─── SOURCE EXTRACT ───

But when they need a paint repair which uses expensive products & equipment and requires a great deal of skill they think the job can be done for less per hour than they would pay a window cleaner :lol:


----------



## Tintin (Sep 3, 2006)

I think some of it stems from people having no idea of how much quality auto paint costs per litre, as Drew says, and secondly having no idea how much preparation is involved. I have only done my own welding, painting etc. on my restoration projects, and whilst a professional would do it a lot quicker, there can be a huge amount of work in repairing even a small dent, rust patch, or paint defect.

Near us there is usually a queue a mile long to have some dodgy looking guy spend 5 minutes washing your car with a bucket of mucky water for £7, but people often don't understand the overheads of running a legitimate business, that pays tax and uses quality products. If you are lucky you can get good, cheap resprays, but usually you get what you pay for.


----------



## jcp (Oct 2, 2010)

the demand for cheap resprays will always be there 
my old 02 reg focus is still looking ok , was sprayed 6 years ago for £300 
it was a work horse that needed smartened up and was only bought for £400
wasn't worth spending loads of money on 
I had an insurance approved bodyshop repair and respray my car after a smash £1800 bill and looks like stevie wonder done it , and when it went back to get all the dirt in the paint removed , they flattened it back and burnt through the paint at the edges of the door , ended up going to another bodyshop to get repainted 
expensive aint always best 
same as a detailer charging £200 and one charging £1000 , is the £1000 job always the better job ?


----------



## Ads_ClioV6 (Apr 27, 2014)

thanks all been quoted lowest for roof 150 staying away from that quote highest 300,the quote for 300 was a guy who works alone has own bodyshop from home and was recommended does that seem ok 300?


----------



## Sutty 90 (Aug 24, 2014)

It's only worth it if your happy with the result.

Sutty.


----------



## Scoobycarl (Aug 13, 2011)

Yes mate its a fair price if its to remove micro blisters


----------



## Scoobycarl (Aug 13, 2011)

If hes been recommended then its a good sign his work is ok,
Sometimes as with anything he could have an off day lol


----------

─── LISTED RECORDS ───

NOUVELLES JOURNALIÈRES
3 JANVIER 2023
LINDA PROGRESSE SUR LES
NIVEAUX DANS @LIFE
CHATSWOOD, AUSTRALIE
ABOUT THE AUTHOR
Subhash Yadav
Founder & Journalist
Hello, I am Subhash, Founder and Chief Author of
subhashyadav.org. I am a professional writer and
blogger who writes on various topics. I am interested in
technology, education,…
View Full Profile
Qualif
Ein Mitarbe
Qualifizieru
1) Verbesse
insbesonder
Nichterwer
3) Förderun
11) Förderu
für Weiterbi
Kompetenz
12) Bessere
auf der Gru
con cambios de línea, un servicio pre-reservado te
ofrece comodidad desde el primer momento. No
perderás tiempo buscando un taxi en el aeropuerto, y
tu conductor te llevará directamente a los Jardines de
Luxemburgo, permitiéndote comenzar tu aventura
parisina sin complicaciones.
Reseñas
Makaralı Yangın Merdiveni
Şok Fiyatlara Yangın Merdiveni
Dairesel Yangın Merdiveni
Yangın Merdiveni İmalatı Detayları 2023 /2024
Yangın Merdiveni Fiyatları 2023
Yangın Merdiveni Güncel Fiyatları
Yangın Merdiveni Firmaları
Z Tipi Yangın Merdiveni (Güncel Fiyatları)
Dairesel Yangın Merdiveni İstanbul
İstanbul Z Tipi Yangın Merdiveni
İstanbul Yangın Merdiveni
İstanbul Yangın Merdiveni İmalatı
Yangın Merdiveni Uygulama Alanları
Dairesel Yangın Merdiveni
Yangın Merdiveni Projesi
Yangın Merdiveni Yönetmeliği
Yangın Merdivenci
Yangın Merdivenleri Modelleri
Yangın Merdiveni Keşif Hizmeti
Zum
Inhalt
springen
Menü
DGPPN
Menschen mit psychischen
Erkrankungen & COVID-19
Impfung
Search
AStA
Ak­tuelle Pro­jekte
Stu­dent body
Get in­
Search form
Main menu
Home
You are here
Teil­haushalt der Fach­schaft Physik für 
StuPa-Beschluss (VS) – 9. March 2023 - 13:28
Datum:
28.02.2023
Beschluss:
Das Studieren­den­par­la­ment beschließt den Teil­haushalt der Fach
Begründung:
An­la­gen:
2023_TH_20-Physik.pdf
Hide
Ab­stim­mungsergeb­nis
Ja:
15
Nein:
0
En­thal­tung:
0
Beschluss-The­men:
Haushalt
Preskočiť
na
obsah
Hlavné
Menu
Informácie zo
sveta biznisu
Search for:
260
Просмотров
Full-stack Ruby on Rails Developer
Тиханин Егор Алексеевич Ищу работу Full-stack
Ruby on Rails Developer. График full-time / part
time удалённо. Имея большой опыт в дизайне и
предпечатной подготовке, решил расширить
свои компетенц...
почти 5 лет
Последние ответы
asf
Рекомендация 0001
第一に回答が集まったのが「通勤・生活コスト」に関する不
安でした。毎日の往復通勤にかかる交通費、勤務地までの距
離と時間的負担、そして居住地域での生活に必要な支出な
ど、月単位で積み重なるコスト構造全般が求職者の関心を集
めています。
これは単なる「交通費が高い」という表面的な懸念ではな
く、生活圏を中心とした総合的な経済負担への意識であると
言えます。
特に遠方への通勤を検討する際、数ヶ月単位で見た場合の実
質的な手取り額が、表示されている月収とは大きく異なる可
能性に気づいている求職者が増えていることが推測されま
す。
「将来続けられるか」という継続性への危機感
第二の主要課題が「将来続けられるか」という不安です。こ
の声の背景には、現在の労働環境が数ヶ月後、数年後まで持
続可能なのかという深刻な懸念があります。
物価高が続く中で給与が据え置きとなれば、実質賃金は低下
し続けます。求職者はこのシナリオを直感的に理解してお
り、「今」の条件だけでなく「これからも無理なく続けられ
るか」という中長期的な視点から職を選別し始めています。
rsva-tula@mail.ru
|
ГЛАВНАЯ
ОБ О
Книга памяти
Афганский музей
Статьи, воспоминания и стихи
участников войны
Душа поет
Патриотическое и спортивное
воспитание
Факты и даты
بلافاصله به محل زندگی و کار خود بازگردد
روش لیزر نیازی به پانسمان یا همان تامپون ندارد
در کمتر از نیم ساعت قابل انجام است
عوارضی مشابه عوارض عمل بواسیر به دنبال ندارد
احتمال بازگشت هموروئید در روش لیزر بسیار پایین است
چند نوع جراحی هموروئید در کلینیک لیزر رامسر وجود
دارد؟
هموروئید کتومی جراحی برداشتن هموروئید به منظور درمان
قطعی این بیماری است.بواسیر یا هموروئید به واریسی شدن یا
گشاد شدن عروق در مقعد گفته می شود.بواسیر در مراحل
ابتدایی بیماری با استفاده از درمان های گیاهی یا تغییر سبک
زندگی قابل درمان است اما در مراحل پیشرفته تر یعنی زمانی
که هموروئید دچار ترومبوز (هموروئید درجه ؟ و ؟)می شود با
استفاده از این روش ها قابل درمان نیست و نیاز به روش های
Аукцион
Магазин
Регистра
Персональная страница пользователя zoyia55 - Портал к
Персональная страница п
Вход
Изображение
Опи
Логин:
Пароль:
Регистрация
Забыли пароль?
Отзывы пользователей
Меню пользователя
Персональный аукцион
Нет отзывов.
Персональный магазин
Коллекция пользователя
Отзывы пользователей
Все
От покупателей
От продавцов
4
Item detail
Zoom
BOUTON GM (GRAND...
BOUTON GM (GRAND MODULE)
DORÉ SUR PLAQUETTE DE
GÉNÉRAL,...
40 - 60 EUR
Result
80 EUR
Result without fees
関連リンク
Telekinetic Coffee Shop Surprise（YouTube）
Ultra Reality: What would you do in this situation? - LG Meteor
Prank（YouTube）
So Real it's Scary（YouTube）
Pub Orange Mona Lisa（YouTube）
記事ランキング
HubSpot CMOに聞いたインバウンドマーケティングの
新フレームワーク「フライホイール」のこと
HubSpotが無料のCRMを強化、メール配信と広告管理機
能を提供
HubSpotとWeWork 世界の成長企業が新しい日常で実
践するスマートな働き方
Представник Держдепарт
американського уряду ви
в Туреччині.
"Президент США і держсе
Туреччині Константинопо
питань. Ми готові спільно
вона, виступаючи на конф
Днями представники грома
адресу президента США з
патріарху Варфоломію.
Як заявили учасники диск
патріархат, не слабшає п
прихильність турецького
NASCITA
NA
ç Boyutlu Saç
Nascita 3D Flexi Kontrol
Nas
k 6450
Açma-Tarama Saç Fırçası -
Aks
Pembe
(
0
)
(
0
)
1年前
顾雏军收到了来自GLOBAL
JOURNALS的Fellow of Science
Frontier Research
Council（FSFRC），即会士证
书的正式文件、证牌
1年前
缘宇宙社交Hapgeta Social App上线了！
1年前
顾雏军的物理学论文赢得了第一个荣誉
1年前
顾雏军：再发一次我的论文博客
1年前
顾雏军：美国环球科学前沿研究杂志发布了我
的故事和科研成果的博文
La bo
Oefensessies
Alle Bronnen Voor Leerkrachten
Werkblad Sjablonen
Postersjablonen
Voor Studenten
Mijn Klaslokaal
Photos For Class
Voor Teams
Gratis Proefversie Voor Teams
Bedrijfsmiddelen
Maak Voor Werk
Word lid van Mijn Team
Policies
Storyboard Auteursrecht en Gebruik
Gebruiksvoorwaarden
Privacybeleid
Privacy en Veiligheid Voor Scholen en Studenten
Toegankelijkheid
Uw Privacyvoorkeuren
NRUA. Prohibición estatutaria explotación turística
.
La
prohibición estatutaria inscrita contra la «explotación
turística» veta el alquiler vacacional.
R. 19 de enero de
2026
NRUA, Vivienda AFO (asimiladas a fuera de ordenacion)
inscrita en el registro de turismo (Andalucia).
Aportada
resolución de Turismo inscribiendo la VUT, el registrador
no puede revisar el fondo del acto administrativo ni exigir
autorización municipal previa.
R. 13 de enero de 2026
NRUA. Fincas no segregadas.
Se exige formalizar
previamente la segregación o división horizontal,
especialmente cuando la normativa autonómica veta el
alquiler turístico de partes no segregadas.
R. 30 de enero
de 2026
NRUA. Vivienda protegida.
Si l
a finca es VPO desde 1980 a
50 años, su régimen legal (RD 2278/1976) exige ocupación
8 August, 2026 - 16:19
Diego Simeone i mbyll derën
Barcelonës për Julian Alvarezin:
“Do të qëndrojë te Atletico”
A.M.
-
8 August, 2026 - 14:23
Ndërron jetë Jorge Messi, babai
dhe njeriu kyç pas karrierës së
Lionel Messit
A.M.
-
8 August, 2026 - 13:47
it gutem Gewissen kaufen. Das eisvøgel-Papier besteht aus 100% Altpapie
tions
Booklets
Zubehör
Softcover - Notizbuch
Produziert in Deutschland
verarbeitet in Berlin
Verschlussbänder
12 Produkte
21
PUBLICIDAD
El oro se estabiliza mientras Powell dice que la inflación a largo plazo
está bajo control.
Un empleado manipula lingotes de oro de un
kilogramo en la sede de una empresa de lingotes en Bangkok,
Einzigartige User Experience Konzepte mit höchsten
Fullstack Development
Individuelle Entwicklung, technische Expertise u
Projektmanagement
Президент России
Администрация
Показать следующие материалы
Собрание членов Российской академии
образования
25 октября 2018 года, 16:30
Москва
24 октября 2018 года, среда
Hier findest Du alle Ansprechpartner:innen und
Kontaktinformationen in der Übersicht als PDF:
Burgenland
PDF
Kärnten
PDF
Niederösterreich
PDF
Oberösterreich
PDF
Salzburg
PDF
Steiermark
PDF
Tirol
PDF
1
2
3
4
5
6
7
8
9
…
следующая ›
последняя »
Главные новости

───

# PROBLEM SET:
a – In the respray thread, condense the paragraph that begins "I think some of it stems" into a shorter version that keeps its main facts.
b – Reproduce the respray thread word for word from "## Tintin (Sep" up to and including "(Oct 2, 2010)".

# ANSWERS GIVEN:
a – People often don't realize how much quality auto paint costs per litre, as Drew says, or how much preparation is involved. The writer has done their own welding and painting only on their own restoration projects. A professional would work much faster, but repairing even a small dent, rust patch, or paint defect can still take a huge amount of work.

b –
## Tintin (Sep 3, 2006)

I think some of it stems from people having no idea of how much quality auto paint costs per litre, as Drew says, and secondly having no idea how much preparation is involved. I have only done my own welding, painting etc. on my restoration projects, and whilst a professional would do it a lot quicker, there can be a huge amount of work in repairing even a small dent, rust patch, or paint defect.

Near us there is usually a queue a mile long to have some dodgy looking guy spend 5 minutes washing your car with a bucket of mucky water for £7, but people often don't understand the overheads of running a legitimate business, that pays tax and uses quality products. If you are lucky you can get good, cheap resprays, but usually you get what you pay for.


----------



## jcp (Oct 2, 2010)